Given the fact the 3133rd was small and its patch rare (the unit’s size was probably about that of the 3132nd, which comprised 8 officers and 137 EM1), it will come as no surprise that a reproduction of the patch exists.  In fact, the person responsible for reproducing the 3133rd patch is also responsible for reproducing the 802nd TD patch, discussed elsewhere on this site, and he is quite proud of both.2 But while his products are good, they are not perfect.

The patch of the 3133rd Signal Service Company: Genuine patch on the left; reproduction on the right.

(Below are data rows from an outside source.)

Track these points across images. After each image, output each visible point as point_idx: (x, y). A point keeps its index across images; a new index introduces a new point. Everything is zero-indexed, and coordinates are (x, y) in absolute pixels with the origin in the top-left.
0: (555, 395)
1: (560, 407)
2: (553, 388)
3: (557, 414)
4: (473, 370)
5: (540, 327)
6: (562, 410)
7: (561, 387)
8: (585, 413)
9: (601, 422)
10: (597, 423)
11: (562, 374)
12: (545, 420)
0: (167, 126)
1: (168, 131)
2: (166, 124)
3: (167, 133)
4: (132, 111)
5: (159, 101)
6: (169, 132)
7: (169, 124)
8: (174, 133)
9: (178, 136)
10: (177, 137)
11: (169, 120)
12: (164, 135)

The design of the patch employs a central field, depicting the devil thumbing his nose, superimposed on a standard, triangular Armor patch, which is divided into three fields. The salient difference between the genuine patch and the reproduction is that the background color of the central field and the top field are the same (orange) on the reproduction but different (central field orange; top field yellow) on the genuine patch.

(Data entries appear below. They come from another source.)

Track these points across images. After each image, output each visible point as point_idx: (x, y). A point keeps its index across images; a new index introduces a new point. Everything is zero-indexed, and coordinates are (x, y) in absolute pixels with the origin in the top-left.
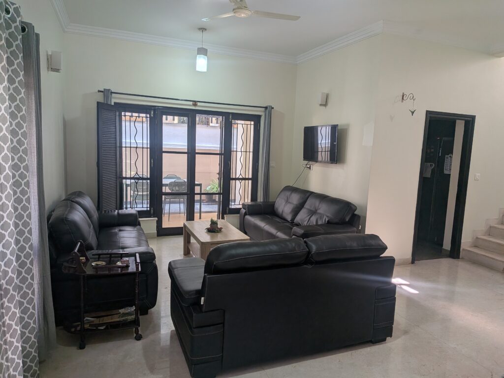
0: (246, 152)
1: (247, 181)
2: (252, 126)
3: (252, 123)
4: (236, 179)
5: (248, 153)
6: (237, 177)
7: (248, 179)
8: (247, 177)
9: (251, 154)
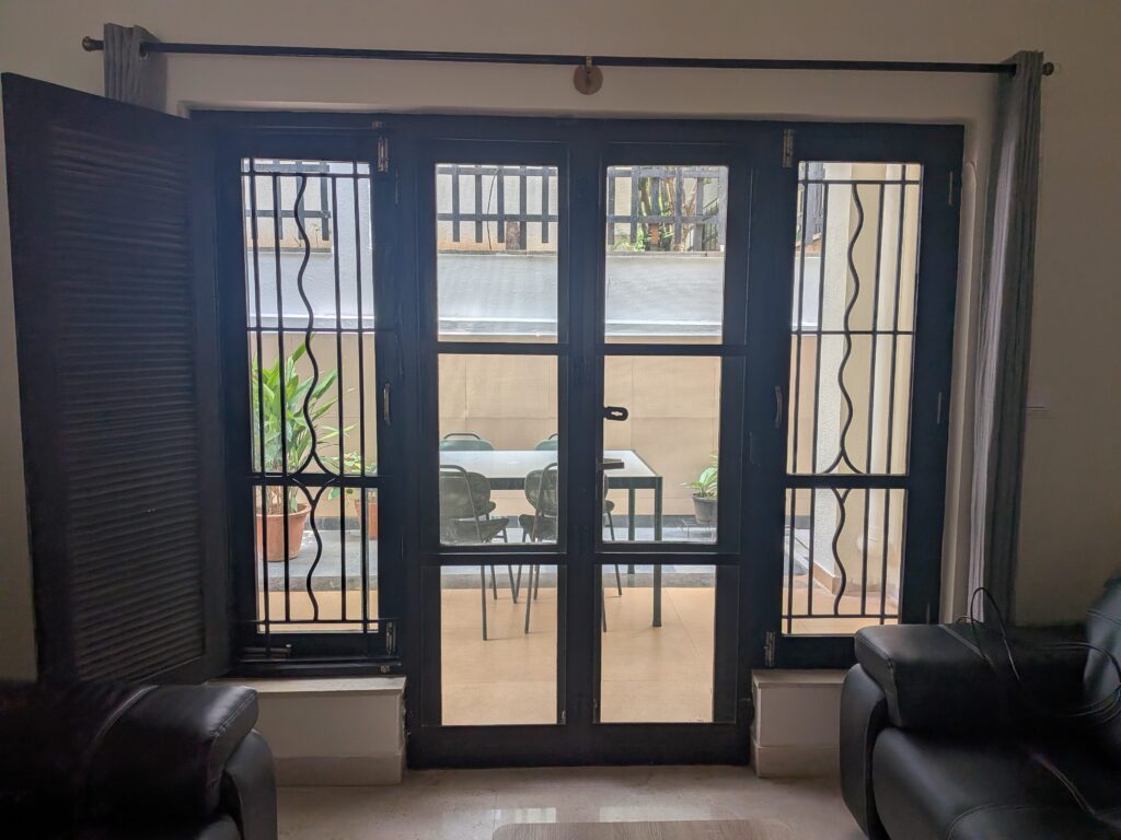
0: (874, 332)
1: (877, 495)
2: (913, 193)
3: (914, 171)
4: (813, 482)
5: (884, 342)
6: (820, 470)
7: (886, 482)
8: (878, 468)
9: (905, 344)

There are other differences. (1) The central field is slightly taller than it is broad on the genuine patch, whereas just the opposite is true of the reproduction.  (2) The bottom of the central field extends to the bottom border of the genuine example but fails to do so on the reproduction. Despite this, the red and blue fields are divided equally below the central field of the reproduction, while red extends slightly into the blue field of the genuine patch. (3) The reproductions exhibit a waviness that extends to  the edge of the patch (most noticeable near the bottom border), and they tend to appear (from attached threads) as if they had been removed from a uniform. (4) The features of the devil's head are coarser on the reproduction. (5) The goatee is pointed on the genuine patch; rounded on the reproduction. (6) The moustache curves upward, away from the mouth, on the genuine patch; downward, toward the mouth, on the reproduction. (7) Each finger of the devils' hand on the reproduction exhibits two distinct horizontal lines (where the joints flex), while on the fingers on the genuine patch these lines are either less distinct or missing. (8) It appears that the reproduction was manufactured to look German-made, whereas the originals were US-made. 

The genuine example illustrated here came from a veteran of the unit who stated that it was issued to him.


1. Official History of the 23rd Headquarters Special Troops.

2 These were among the patches of several units reproduced, in the 1970s, by the same individual, who took pride in their quality duping many collectors.